One of the complainants, CEI, originally sought email and text messages directly from the Environmental Protection Agency that were sent and received from Verizon accounts EPA provided to Administrator Gina McCarthy, as well as the private Verizon account of her predecessor, Lisa Jackson. The EPA at first denied CEI’s fee-waiver request, which became the subject of another FOIA lawsuit, and later said that the emails had been destroyed because the messages sent from the accounts were personal. But the lawsuit contends that the accounts were used to correspond with EPA staff and lobbying interests such as the Sierra Club and Siemens Corp., making the correspondence subject to FOIA.

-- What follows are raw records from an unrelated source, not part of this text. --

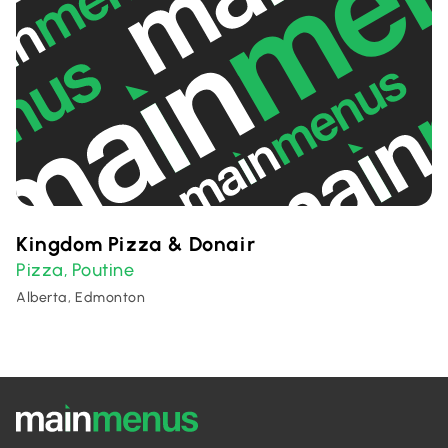
Kingdom Pizza & Donair
Pizza
Poutine
,
Alberta, Edmonton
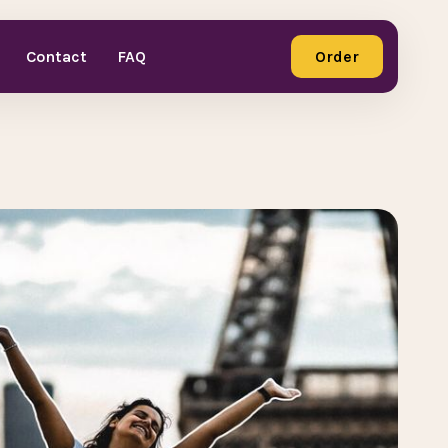
Contact
FAQ
Order
Order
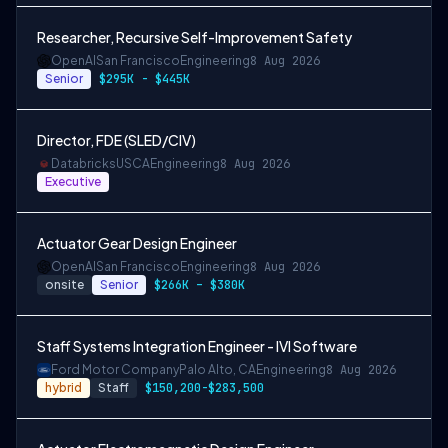
Researcher, Recursive Self-Improvement Safety
OpenAI
San Francisco
Engineering
8 Aug 2026
Senior
$295K - $445K
Director, FDE (SLED/CIV)
Databricks
USCA
Engineering
8 Aug 2026
Executive
Actuator Gear Design Engineer
OpenAI
San Francisco
Engineering
8 Aug 2026
onsite
Senior
$266K – $380K
Staff Systems Integration Engineer - IVI Software
Ford Motor Company
Palo Alto, CA
Engineering
8 Aug 2026
hybrid
Staff
$150,200-$283,500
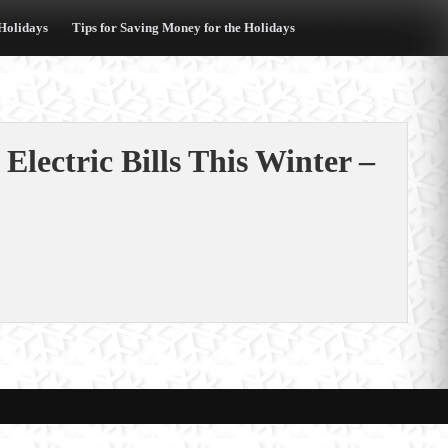
 Holidays
Tips for Saving Money for the Holidays
Electric Bills This Winter –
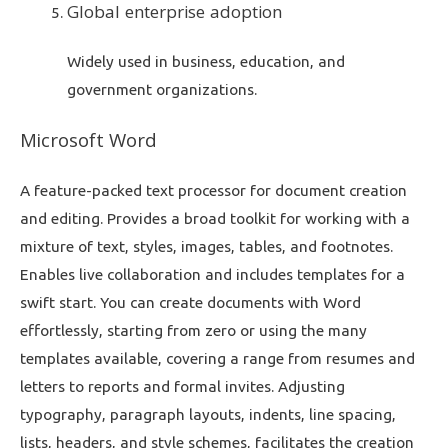
Global enterprise adoption
Widely used in business, education, and
government organizations.
Microsoft Word
A feature-packed text processor for document creation
and editing. Provides a broad toolkit for working with a
mixture of text, styles, images, tables, and footnotes.
Enables live collaboration and includes templates for a
swift start. You can create documents with Word
effortlessly, starting from zero or using the many
templates available, covering a range from resumes and
letters to reports and formal invites. Adjusting
typography, paragraph layouts, indents, line spacing,
lists, headers, and style schemes, facilitates the creation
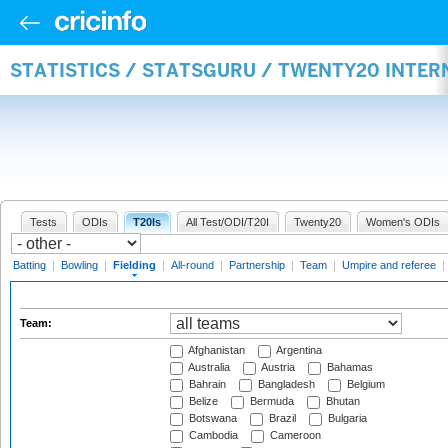
STATISTICS / STATSGURU / TWENTY20 INTER
Tests
ODIs
T20Is
All Test/ODI/T20I
Twenty20
Women's ODIs
Batting
|
Bowling
|
Fielding
|
All-round
|
Partnership
|
Team
|
Umpire and referee
|
Team:
Afghanistan
Argentina
Australia
Austria
Bahamas
Bahrain
Bangladesh
Belgium
Belize
Bermuda
Bhutan
Botswana
Brazil
Bulgaria
Cambodia
Cameroon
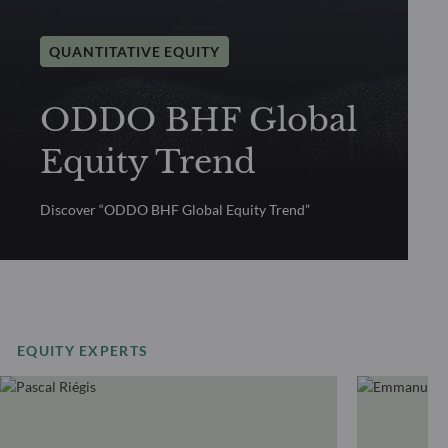
QUANTITATIVE EQUITY
ODDO BHF Global
Equity Trend
Discover “ODDO BHF Global Equity Trend”
EQUITY EXPERTS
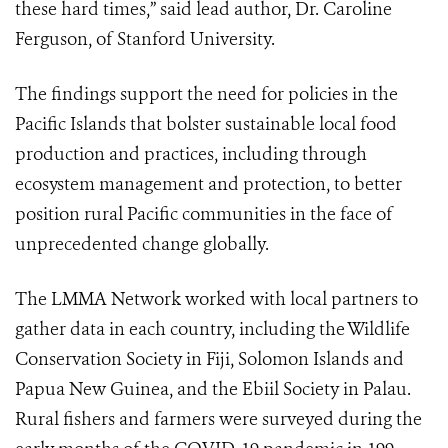
these hard times,” said lead author, Dr. Caroline
Ferguson, of Stanford University.
The findings support the need for policies in the
Pacific Islands that bolster sustainable local food
production and practices, including through
ecosystem management and protection, to better
position
rural Pacific communities in the face of
unprecedented change globally.
The LMMA Network worked with local partners to
gather data in each country, including the Wildlife
Conservation Society in Fiji, Solomon Islands and
Papua New Guinea, and the Ebiil Society in Palau.
Rural fishers and farmers were surveyed during the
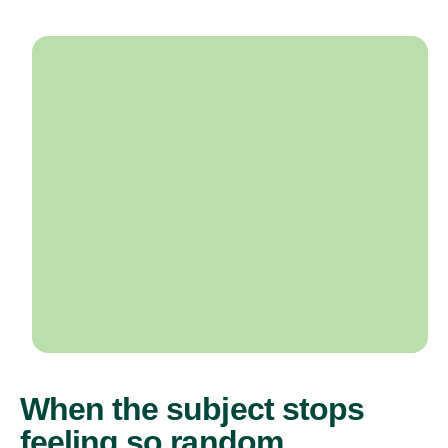
When the subject stops
feeling so random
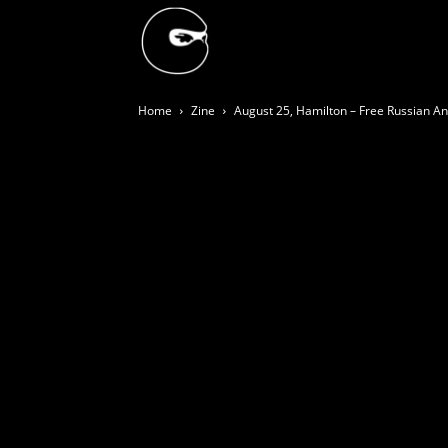
BLACK
Home
Zine
August 25, Hamilton – Free Russian Ana
BLOC
NINJA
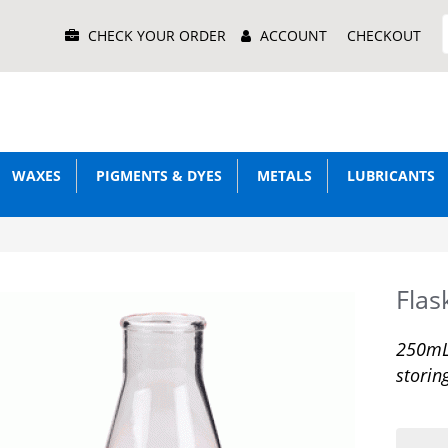
Main
CHECK YOUR ORDER
ACCOUNT
CHECKOUT
Menu
WAXES
PIGMENTS & DYES
METALS
LUBRICANTS
Flas
250mL 
storin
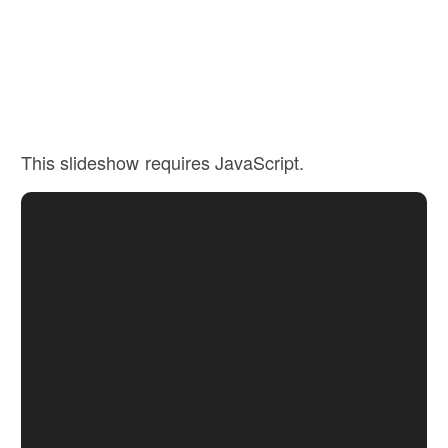
This slideshow requires JavaScript.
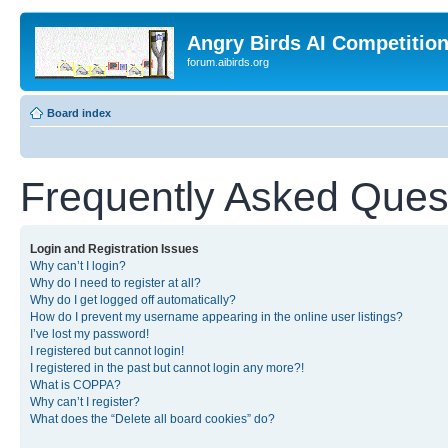
Angry Birds AI Competitio
forum.aibirds.org
Board index
Frequently Asked Ques
Login and Registration Issues
Why can’t I login?
Why do I need to register at all?
Why do I get logged off automatically?
How do I prevent my username appearing in the online user listings?
I’ve lost my password!
I registered but cannot login!
I registered in the past but cannot login any more?!
What is COPPA?
Why can’t I register?
What does the “Delete all board cookies” do?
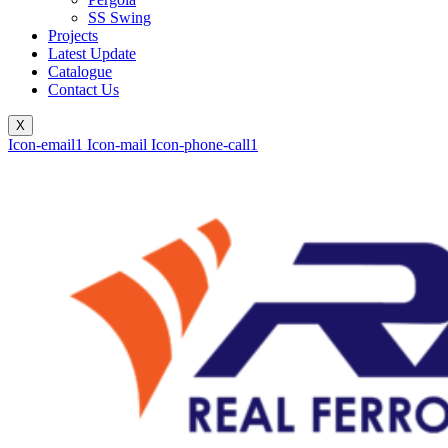
SS Swing
Projects
Latest Update
Catalogue
Contact Us
X
Icon-email1
Icon-mail
Icon-phone-call1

The lawsuit against the EPA and the subsequent suit against the NSA are among the more than 5,000 that can be found using the FOIA Project’s free Case Search tool.

Christopher Horner, a senior fellow at the Competitive Enterprise Institute, said the 2013 revelation that a FISA court judge had ordered Verizon to provide data from its customers to the NSA provided an opening for CEI and the other complainants to continue to pursue the records.

“Fortunately,” the complaint against NSA states, “in the course of its data collection programs, NSA captured and preserved these federal records. Although NSA refuses to process the requests at issue in this matter on the basis that confirming or denying the existence of this information and the relevant collection program would pose a threat to national security, it has already acknowledged the program’s existence, which is of great public interest. Similarly, in the past two years EPA’s electronic correspondence and recordkeeping (‘transparency’) practices have become the subject of great controversy and public, congressional and media interest.”

The lawsuit seeks the metadata on the messages, which includes the time and location the messages were sent, as well as who sent each message and to whom. That’s exactly the information the NSA is thought to have collected from Verizon. (The story was first reported by The Guardian, and soon after by The New York Times).

In its answer to the suit, the NSA denies most of the allegations, or states that it has no knowledge of them, which is standard practice. However, it does “admit that it has publicly acknowledged the existence of the Section 215 Program,” which is a provision of the Patriot Act under which some enhanced surveillance activities have been justified.

The Justice Department lawyers handling the case declined to comment, referring questions to DOJ’s Public Affairs Office, which said it did not comment on pending litigation.

The suit was filed the U.S. District Court for the District of Columbia and has been assigned to Judge James E. Boasberg.